Objectives
This study aimed to investigate the factors influencing the short‐term and long‐term efficacy of sclerotherapy for cystic thyroid nodules.
Methods
Ninety‐nine cystic thyroid nodules that underwent ultrasound‐guided fine‐needle aspiration biopsy, detection of thyroglobulin in fine needle aspirate (Tg‐FNA), and ultrasound‐guided percutaneous lauromacrogol injection were retrospectively enrolled from July 2018 to July 2021. All nodules were followed up at 3 and 12 months after the procedure. Factors related to lauromacrogol injection efficacy, including initial volume, vascularity, pathological types, and Tg‐FNA level, were analyzed. The nodules were classified as non‐effective (VRR <50%) and effective groups (VRR ≥50%) at 3 months to evaluate short‐term prognosis, and non‐cured (VRR <90%) and cured groups (VRR ≥90%) at 12 months to evaluate long‐term prognosis.
Results
The volume of cystic thyroid nodules tended to shrink during follow‐up. The resolution rate was 79.80% (79/99) at 3 months and 96.91% (94/97) at 12 months. The cure rate was 80.41% (78/97) at 12 months.

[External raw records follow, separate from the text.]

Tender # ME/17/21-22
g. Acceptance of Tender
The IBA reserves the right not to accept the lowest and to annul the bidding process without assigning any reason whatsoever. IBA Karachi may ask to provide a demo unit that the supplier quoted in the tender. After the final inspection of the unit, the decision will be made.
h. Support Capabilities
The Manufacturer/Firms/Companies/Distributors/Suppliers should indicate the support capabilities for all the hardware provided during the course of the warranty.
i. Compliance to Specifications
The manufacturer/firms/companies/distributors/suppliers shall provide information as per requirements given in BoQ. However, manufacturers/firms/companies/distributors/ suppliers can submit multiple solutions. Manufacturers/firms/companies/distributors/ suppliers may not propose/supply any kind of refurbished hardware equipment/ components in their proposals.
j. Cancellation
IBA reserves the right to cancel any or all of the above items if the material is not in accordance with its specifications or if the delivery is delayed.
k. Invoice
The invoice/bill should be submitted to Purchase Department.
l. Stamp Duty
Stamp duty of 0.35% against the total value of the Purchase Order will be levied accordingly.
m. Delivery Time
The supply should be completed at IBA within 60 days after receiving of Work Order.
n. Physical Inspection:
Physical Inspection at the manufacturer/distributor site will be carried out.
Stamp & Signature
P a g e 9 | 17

Independent factors for the long‐term prognosis included Tg‐FNA level and vascularity (P < .05). Only Tg‐FNA level was an independent factor for the short‐term prognosis (P < .05). The area under the receiver operating characteristic curve for assessing the efficacy at 3 months was 0.79 (95% confidence interval [CI]: 0.65–0.89). With a cutoff value of Tg‐FNA 126.92 ng/mL, the specificity was 0.70, and the sensitivity was 0.85.
Conclusions
Ultrasound‐guided percutaneous lauromacrogol injection is an effective treatment option for cystic thyroid nodules. It is less effective in viscous or vascular predominantly cystic nodules.